I am an out of work architect. And the prospects for attaining full-time employment doing what I have had the privilege to do on a daily basis for the past 25 years aren’t promising. But despite the grim statistics I can still wholeheartedly say with conviction – and some knowledge of architectural practice and history – that there is no better time than right now to be an architect. Period. Employed, underemployed or unemployed.

How can I possibly say that? Because 1. Today, while architects may not ever again be so-called Master Builders, an individual architect working alone, if necessary, can virtually do the work of an entire firm. It is because of this that there has never been a better time than today when an architect – with imagination, dedication, discipline and hard work – can do whatever she dreams up, virtually anywhere in the world. It is for this reason – and the 80 other reasons that follow – that I am convinced that there is no better time in history for an architect to be alive than right now.

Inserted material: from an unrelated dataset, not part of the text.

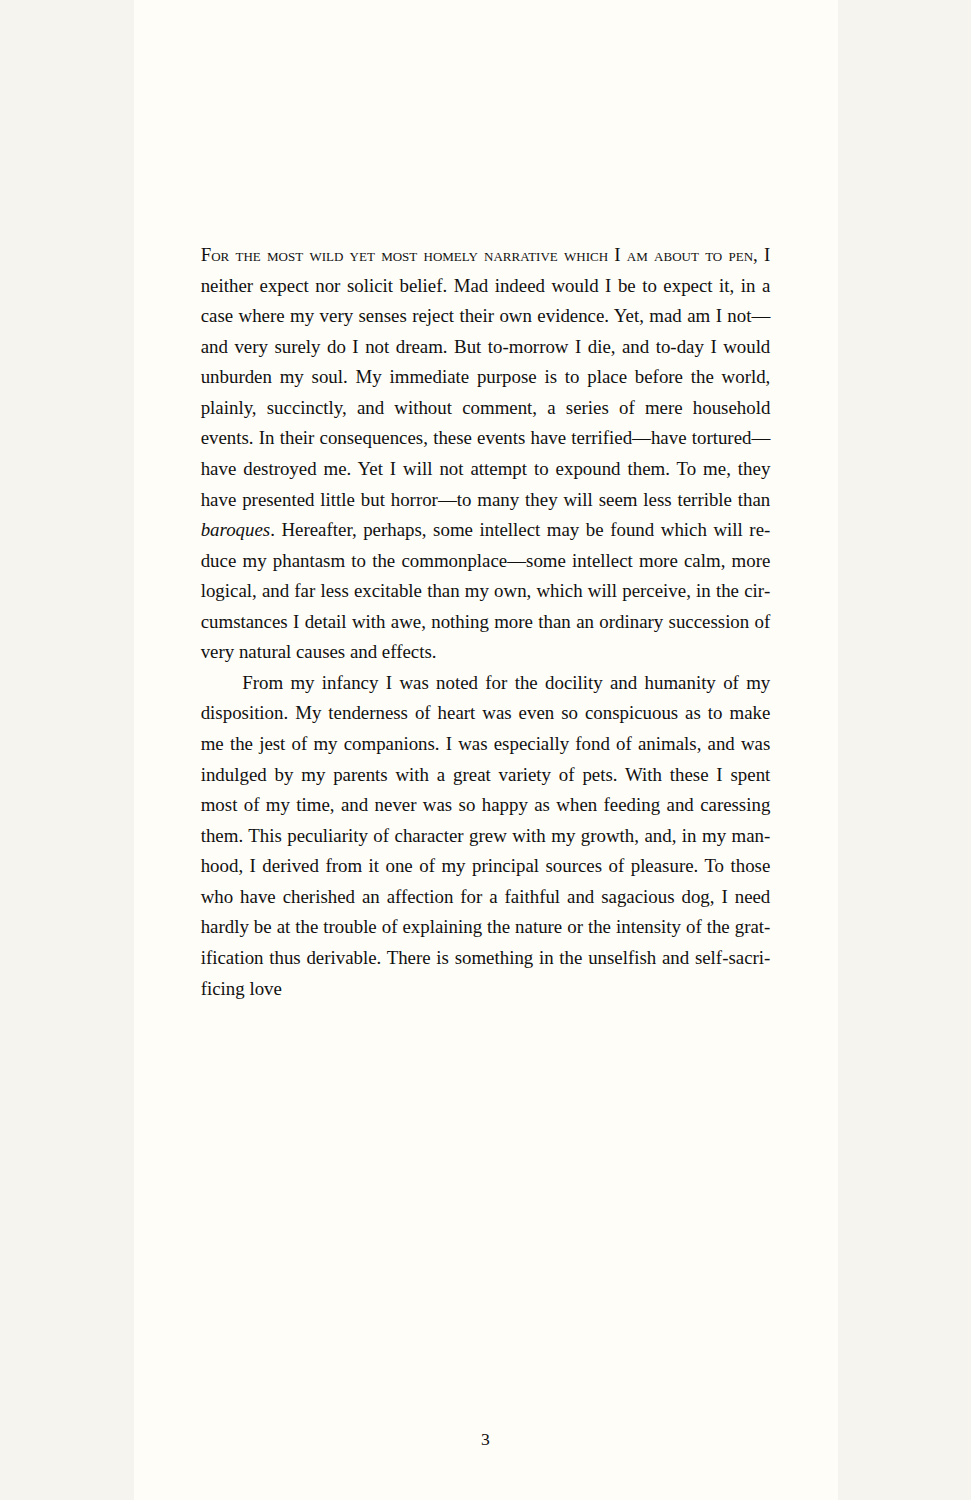For the most wild yet most homely narrative which I am about to pen, I neither expect nor solicit belief. Mad indeed would I be to expect it, in a case where my very senses reject their own evidence. Yet, mad am I not—and very surely do I not dream. But to-morrow I die, and to-day I would unburden my soul. My immediate purpose is to place before the world, plainly, succinctly, and without comment, a series of mere household events. In their consequences, these events have terrified—have tortured—have destroyed me. Yet I will not attempt to expound them. To me, they have presented little but horror—to many they will seem less terrible than baroques. Hereafter, perhaps, some intellect may be found which will reduce my phantasm to the commonplace—some intellect more calm, more logical, and far less excitable than my own, which will perceive, in the circumstances I detail with awe, nothing more than an ordinary succession of very natural causes and effects.
From my infancy I was noted for the docility and humanity of my disposition. My tenderness of heart was even so conspicuous as to make me the jest of my companions. I was especially fond of animals, and was indulged by my parents with a great variety of pets. With these I spent most of my time, and never was so happy as when feeding and caressing them. This peculiarity of character grew with my growth, and, in my manhood, I derived from it one of my principal sources of pleasure. To those who have cherished an affection for a faithful and sagacious dog, I need hardly be at the trouble of explaining the nature or the intensity of the gratification thus derivable. There is something in the unselfish and self-sacrificing love
3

How this works: I gave myself an hour – in lieu of writing in my gratitude journal. Any such list is going to be personal, partial and impartial, and inevitably idiosyncratic – but that’s what makes it unique and why you ought to give yourself an hour to see what you come up with. Create your own list of 81 Reasons Why There Has Never Been a Better Time to Be an Architect. Once you do, feel free to share it. Because right now more of us need a reason.

2. Social networking sites such as LinkedIn, Facebook, Twitter has made staying informed and connected with those who matter most to you never-easier but also edifying, entertaining and contagious.

3. Aggregate sites such as Alltop (“aggregation without the aggravation”) and Google Reader allow you to simply and easily create your own miniature version of the internet that matches your interests, preferences and needs – and best of all, does the hard work of gathering all the pertinent data and waits for you when you have time. With Alltop you have the proto-creative and mercurial Guy Kawasaki to thank. You can almost live at ArchNewsNow.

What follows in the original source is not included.